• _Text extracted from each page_
━━━━━━━━━━━━━━━━━━━━━━━━━━━━━━
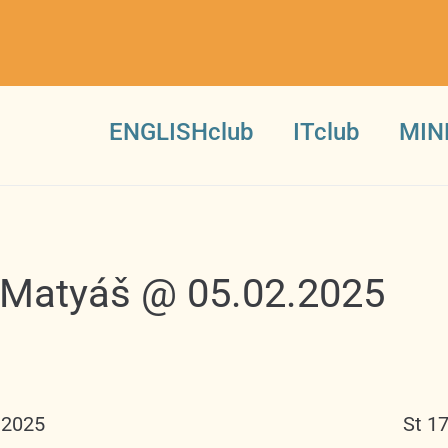
ENGLISHclub
ITclub
MIN
9 Matyáš @ 05.02.2025
.2025
St 1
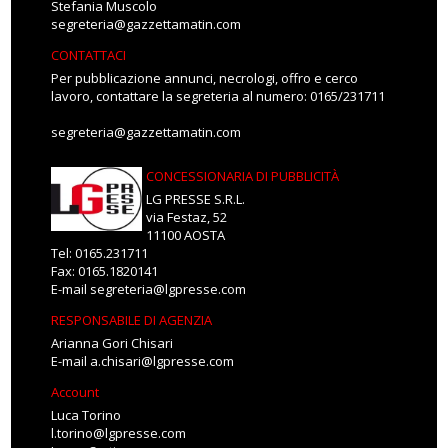
Stefania Muscolo
segreteria@gazzettamatin.com
CONTATTACI
Per pubblicazione annunci, necrologi, offro e cerco
lavoro, contattare la segreteria al numero: 0165/231711
segreteria@gazzettamatin.com
CONCESSIONARIA DI PUBBLICITÀ
LG PRESSE S.R.L.
via Festaz, 52
11100 AOSTA
Tel: 0165.231711
Fax: 0165.1820141
E-mail
segreteria@lgpresse.com
RESPONSABILE DI AGENZIA
Arianna Gori Chisari
E-mail
a.chisari@lgpresse.com
Account
Luca Torino
l.torino@lgpresse.com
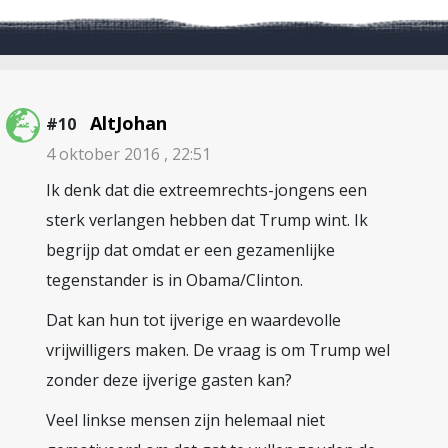
AltJohan
#10
4 oktober 2016 , 22:51
Ik denk dat die extreemrechts-jongens een
sterk verlangen hebben dat Trump wint. Ik
begrijp dat omdat er een gezamenlijke
tegenstander is in Obama/Clinton.
Dat kan hun tot ijverige en waardevolle
vrijwilligers maken. De vraag is om Trump wel
zonder deze ijverige gasten kan?
Veel linkse mensen zijn helemaal niet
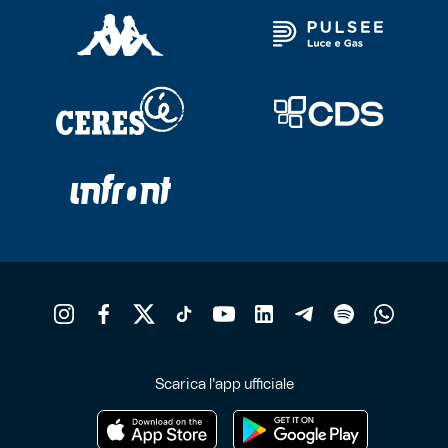
Scarica l'app ufficiale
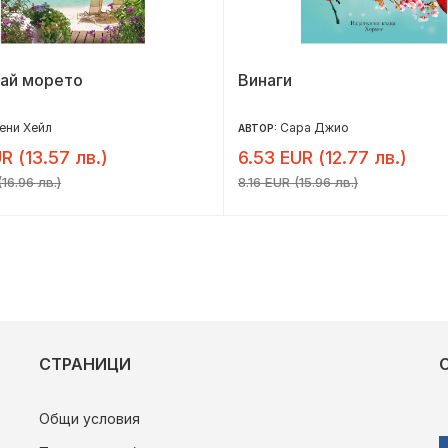
рай морето
Винаги
ени Хейл
Сара Джио
АВТОР:
R (13.57 лв.)
6.53 EUR (12.77 лв.)
16.96 лв.)
8.16 EUR (15.96 лв.)
СТРАНИЦИ
Общи условия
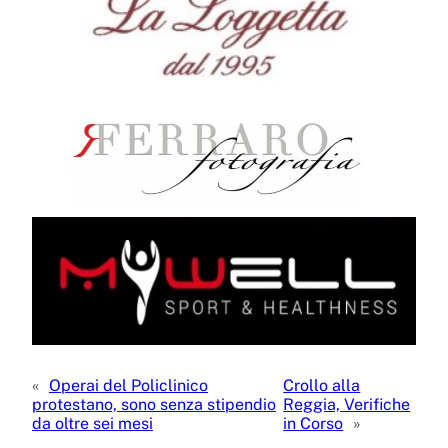
«
Operai del Policlinico
Crollo alla
protestano, sono senza stipendio
Reggia, Verifiche
da oltre sei mesi
in Corso
»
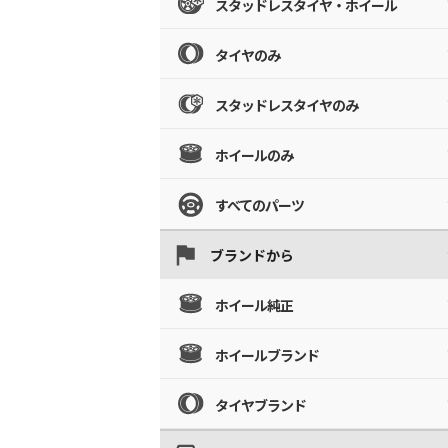
スタッドレスタイヤ・ホイール
タイヤのみ
スタッドレスタイヤのみ
ホイールのみ
すべてのパーツ
ブランドから
ホイール純正
ホイールブランド
タイヤブランド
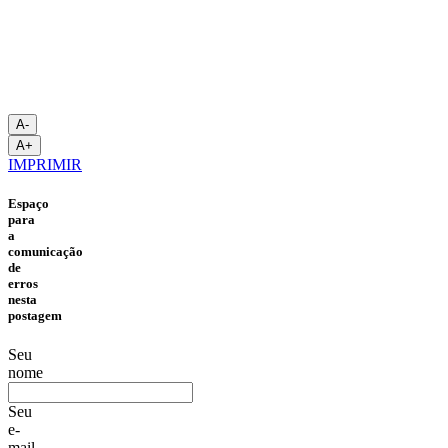
A-
A+
IMPRIMIR
Espaço
para
a
comunicação
de
erros
nesta
postagem
Seu
nome
Seu
e-
mail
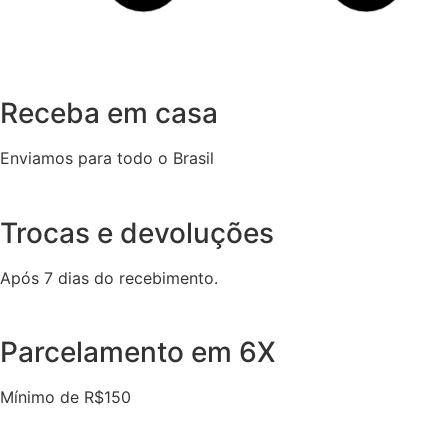
Receba em casa
Enviamos para todo o Brasil
Trocas e devoluções
Após 7 dias do recebimento.
Parcelamento em 6X
Mínimo de R$150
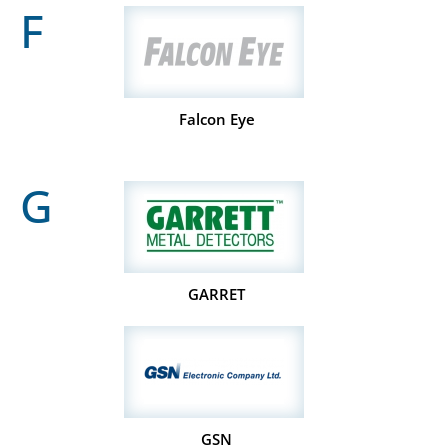
F
Falcon Eye
G
GARRET
GSN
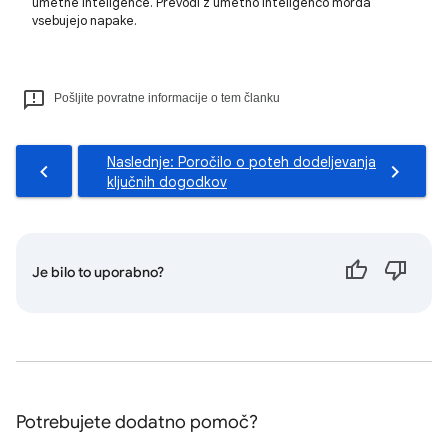
umetne inteligence. Prevodi z umetno inteligenco morda
vsebujejo napake.
Pošljite povratne informacije o tem članku
Naslednje: Poročilo o poteh dodeljevanja
ključnih dogodkov
Je bilo to uporabno?
Potrebujete dodatno pomoč?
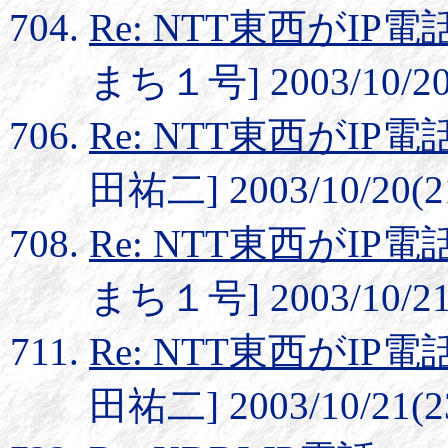
Re: NTT東西がI
まち１号] 2003/10/20(
Re: NTT東西がI
田祐二] 2003/10/20(2
Re: NTT東西がI
まち１号] 2003/10/21(
Re: NTT東西がI
田祐二] 2003/10/21(2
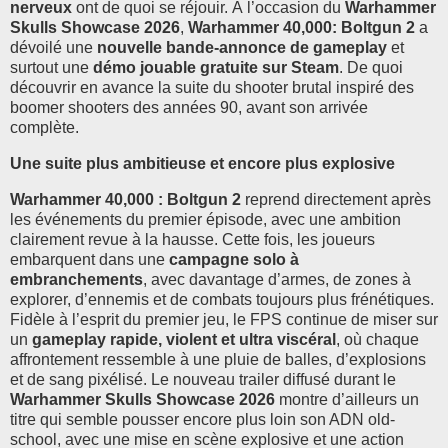
nerveux
ont de quoi se réjouir. À l’occasion du
Warhammer
Skulls Showcase 2026
,
Warhammer 40,000: Boltgun 2
a
dévoilé une
nouvelle bande-annonce de gameplay
et
surtout une
démo jouable gratuite sur Steam
. De quoi
découvrir en avance la suite du shooter brutal inspiré des
boomer shooters des années 90, avant son arrivée
complète.
Une suite plus ambitieuse et encore plus explosive
Warhammer 40,000 : Boltgun 2
reprend directement après
les événements du premier épisode, avec une ambition
clairement revue à la hausse. Cette fois, les joueurs
embarquent dans une
campagne solo à
embranchements
, avec davantage d’armes, de zones à
explorer, d’ennemis et de combats toujours plus frénétiques.
Fidèle à l’esprit du premier jeu, le FPS continue de miser sur
un
gameplay rapide, violent et ultra viscéral
, où chaque
affrontement ressemble à une pluie de balles, d’explosions
et de sang pixélisé. Le nouveau trailer diffusé durant le
Warhammer Skulls Showcase 2026
montre d’ailleurs un
titre qui semble pousser encore plus loin son ADN old-
school, avec une mise en scène explosive et une action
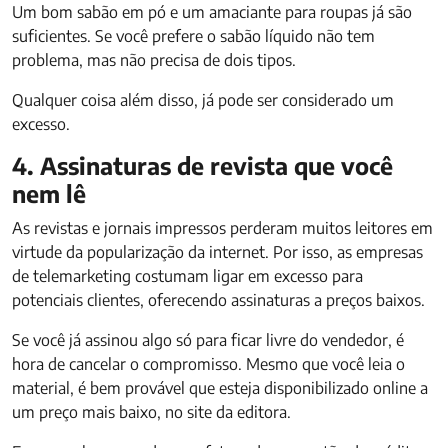
Um bom sabão em pó e um amaciante para roupas já são
suficientes. Se você prefere o sabão líquido não tem
problema, mas não precisa de dois tipos.
Qualquer coisa além disso, já pode ser considerado um
excesso.
4. Assinaturas de revista que você
nem lê
As revistas e jornais impressos perderam muitos leitores em
virtude da popularização da internet. Por isso, as empresas
de telemarketing costumam ligar em excesso para
potenciais clientes, oferecendo assinaturas a preços baixos.
Se você já assinou algo só para ficar livre do vendedor, é
hora de cancelar o compromisso. Mesmo que você leia o
material, é bem provável que esteja disponibilizado online a
um preço mais baixo, no site da editora.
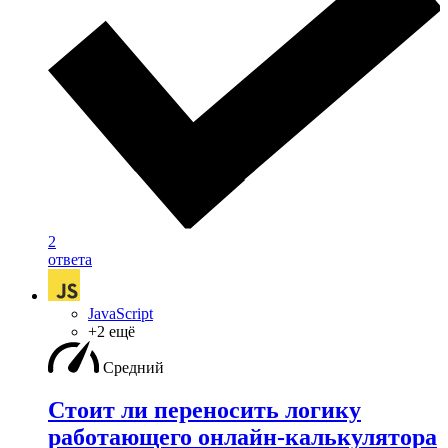
2
ответа
JavaScript
+2 ещё
Средний
Стоит ли переносить логику
работающего онлайн-калькулятора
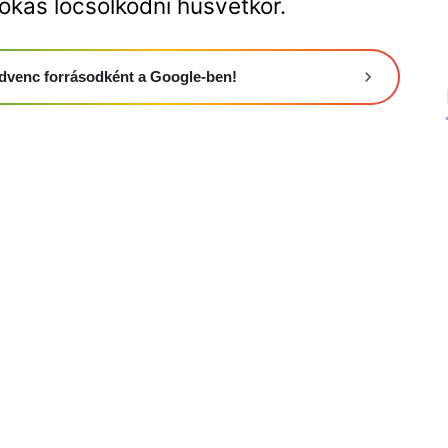
okás locsolkodni húsvétkor.
 kedvenc forrásodként a Google-ben!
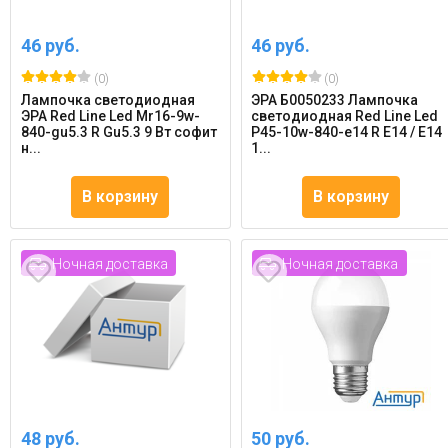
46 руб.
46 руб.
(0)
(0)
Лампочка светодиодная
ЭРА Б0050233 Лампочка
ЭРА Red Line Led Mr16-9w-
светодиодная Red Line Led
840-gu5.3 R Gu5.3 9 Вт софит
P45-10w-840-e14 R Е14 / E14
н...
1...
В корзину
В корзину
Ночная доставка
Ночная доставка
48 руб.
50 руб.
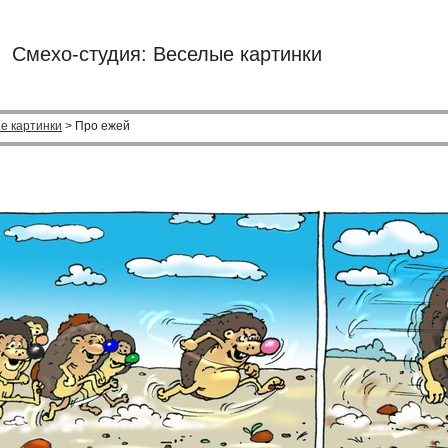
Смехо-студия: Веселые картинки
е картинки
> Про ежей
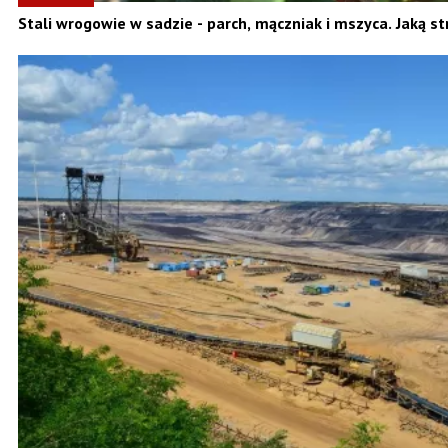
Stali wrogowie w sadzie - parch, mączniak i mszyca. Jaką st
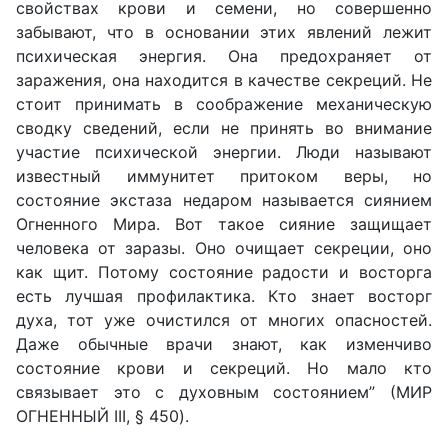
свойствах крови и семени, но совершенно
забывают, что в основании этих явлений лежит
психическая энергия. Она предохраняет от
заражения, она находится в качестве секреций. Не
стоит принимать в соображение механическую
сводку сведений, если не принять во внимание
участие психической энергии. Люди называют
известный иммунитет притоком веры, но
состояние экстаза недаром называется сиянием
Огненного Мира. Вот такое сияние защищает
человека от заразы. Оно очищает секреции, оно
как щит. Потому состояние радости и восторга
есть лучшая профилактика. Кто знает восторг
духа, тот уже очистился от многих опасностей.
Даже обычные врачи знают, как изменчиво
состояние крови и секреций. Но мало кто
связывает это с духовным состоянием” (МИР
ОГНЕННЫЙ III, § 450).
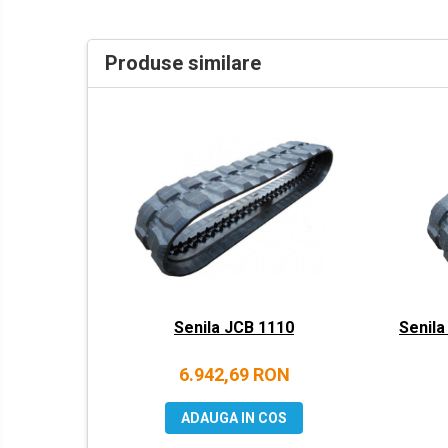
LIBRA
MESSERSI
Produse similare
NEUSON
NEW HOLLAND
ORENSTEIN & KOPPEL
PEL JOB
SCHAEFF
SUMITOMO
SUNWARD
TAKEUCHI
Senila JCB 1110
Senila
TEREX
VERMEER
6.942,69 RON
VOLVO
ADAUGA IN COS
ZEPPELIN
━━━━━━━━━━━━━━━━━━━━━━━━━━━━━━
• _ABOUT THIS TASK_
Copy every line of text in the entries above word for word, leaving out the pictures.

• _ANSWER SPACE_
ENGLISHclub
ITclub
MIN
9 Matyáš @ 05.02.2025
.2025
St 1
Stefania Muscolo
segreteria@gazzettamatin.com
CONTATTACI
Per pubblicazione annunci, necrologi, offro e cerco
lavoro, contattare la segreteria al numero: 0165/231711
segreteria@gazzettamatin.com
CONCESSIONARIA DI PUBBLICITÀ
LG PRESSE S.R.L.
via Festaz, 52
11100 AOSTA
Tel: 0165.231711
Fax: 0165.1820141
E-mail
segreteria@lgpresse.com
RESPONSABILE DI AGENZIA
Arianna Gori Chisari
E-mail
a.chisari@lgpresse.com
Account
Luca Torino
l.torino@lgpresse.com
AltJohan
#10
4 oktober 2016 , 22:51
Ik denk dat die extreemrechts-jongens een
sterk verlangen hebben dat Trump wint. Ik
begrijp dat omdat er een gezamenlijke
tegenstander is in Obama/Clinton.
Dat kan hun tot ijverige en waardevolle
vrijwilligers maken. De vraag is om Trump wel
zonder deze ijverige gasten kan?
Veel linkse mensen zijn helemaal niet
Scarica l'app ufficiale
рай морето
Винаги
ени Хейл
Сара Джио
АВТОР:
R (13.57 лв.)
6.53 EUR (12.77 лв.)
16.96 лв.)
8.16 EUR (15.96 лв.)
СТРАНИЦИ
Общи условия
«
Operai del Policlinico
Crollo alla
protestano, sono senza stipendio
Reggia, Verifiche
da oltre sei mesi
in Corso
»
スタッドレスタイヤ・ホイール
タイヤのみ
スタッドレスタイヤのみ
ホイールのみ
すべてのパーツ
ブランドから
ホイール純正
ホイールブランド
タイヤブランド
A-
A+
IMPRIMIR
Espaço
para
a
comunicação
de
erros
nesta
postagem
Seu
nome
Seu
e-
mail
Receba em casa
Enviamos para todo o Brasil
Trocas e devoluções
Após 7 dias do recebimento.
Parcelamento em 6X
Mínimo de R$150
F
Falcon Eye
G
GARRET
GSN
umetne inteligence. Prevodi z umetno inteligenco morda
vsebujejo napake.
Pošljite povratne informacije o tem članku
Naslednje: Poročilo o poteh dodeljevanja
ključnih dogodkov
Je bilo to uporabno?
Potrebujete dodatno pomoč?
Re: NTT東西がI
まち１号] 2003/10/20(
Re: NTT東西がI
田祐二] 2003/10/20(2
Re: NTT東西がI
まち１号] 2003/10/21(
Re: NTT東西がI
田祐二] 2003/10/21(2
nerveux
ont de quoi se réjouir. À l’occasion du
Warhammer
Skulls Showcase 2026
,
Warhammer 40,000: Boltgun 2
a
dévoilé une
nouvelle bande-annonce de gameplay
et
surtout une
démo jouable gratuite sur Steam
. De quoi
découvrir en avance la suite du shooter brutal inspiré des
boomer shooters des années 90, avant son arrivée
complète.
Une suite plus ambitieuse et encore plus explosive
Warhammer 40,000 : Boltgun 2
reprend directement après
les événements du premier épisode, avec une ambition
clairement revue à la hausse. Cette fois, les joueurs
embarquent dans une
campagne solo à
embranchements
, avec davantage d’armes, de zones à
explorer, d’ennemis et de combats toujours plus frénétiques.
Fidèle à l’esprit du premier jeu, le FPS continue de miser sur
un
gameplay rapide, violent et ultra viscéral
, où chaque
affrontement ressemble à une pluie de balles, d’explosions
et de sang pixélisé. Le nouveau trailer diffusé durant le
Warhammer Skulls Showcase 2026
montre d’ailleurs un
titre qui semble pousser encore plus loin son ADN old-
school, avec une mise en scène explosive et une action
Um bom sabão em pó e um amaciante para roupas já são
suficientes. Se você prefere o sabão líquido não tem
problema, mas não precisa de dois tipos.
Qualquer coisa além disso, já pode ser considerado um
excesso.
4. Assinaturas de revista que você
nem lê
As revistas e jornais impressos perderam muitos leitores em
virtude da popularização da internet. Por isso, as empresas
de telemarketing costumam ligar em excesso para
potenciais clientes, oferecendo assinaturas a preços baixos.
Se você já assinou algo só para ficar livre do vendedor, é
hora de cancelar o compromisso. Mesmo que você leia o
material, é bem provável que esteja disponibilizado online a
um preço mais baixo, no site da editora.
2
ответа
JavaScript
+2 ещё
Средний
Стоит ли переносить логику
работающего онлайн-калькулятора
okás locsolkodni húsvétkor.
 kedvenc forrásodként a Google-ben!
46 руб.
46 руб.
(0)
(0)
Лампочка светодиодная
ЭРА Б0050233 Лампочка
ЭРА Red Line Led Mr16-9w-
светодиодная Red Line Led
840-gu5.3 R Gu5.3 9 Вт софит
P45-10w-840-e14 R Е14 / E14
н...
1...
В корзину
В корзину
Ночная доставка
Ночная доставка
48 руб.
50 руб.
Смехо-студия: Веселые картинки
е картинки
> Про ежей
Stali wrogowie w sadzie - parch, mączniak i mszyca. Jaką st
свойствах крови и семени, но совершенно
забывают, что в основании этих явлений лежит
психическая энергия. Она предохраняет от
заражения, она находится в качестве секреций. Не
стоит принимать в соображение механическую
сводку сведений, если не принять во внимание
участие психической энергии. Люди называют
известный иммунитет притоком веры, но
состояние экстаза недаром называется сиянием
Огненного Мира. Вот такое сияние защищает
человека от заразы. Оно очищает секреции, оно
как щит. Потому состояние радости и восторга
есть лучшая профилактика. Кто знает восторг
духа, тот уже очистился от многих опасностей.
Даже обычные врачи знают, как изменчиво
состояние крови и секреций. Но мало кто
связывает это с духовным состоянием” (МИР
ОГНЕННЫЙ III, § 450).
LIBRA
MESSERSI
Produse similare
NEUSON
NEW HOLLAND
ORENSTEIN & KOPPEL
PEL JOB
SCHAEFF
SUMITOMO
SUNWARD
TAKEUCHI
Senila JCB 1110
Senila
TEREX
VERMEER
6.942,69 RON
VOLVO
ADAUGA IN COS
ZEPPELIN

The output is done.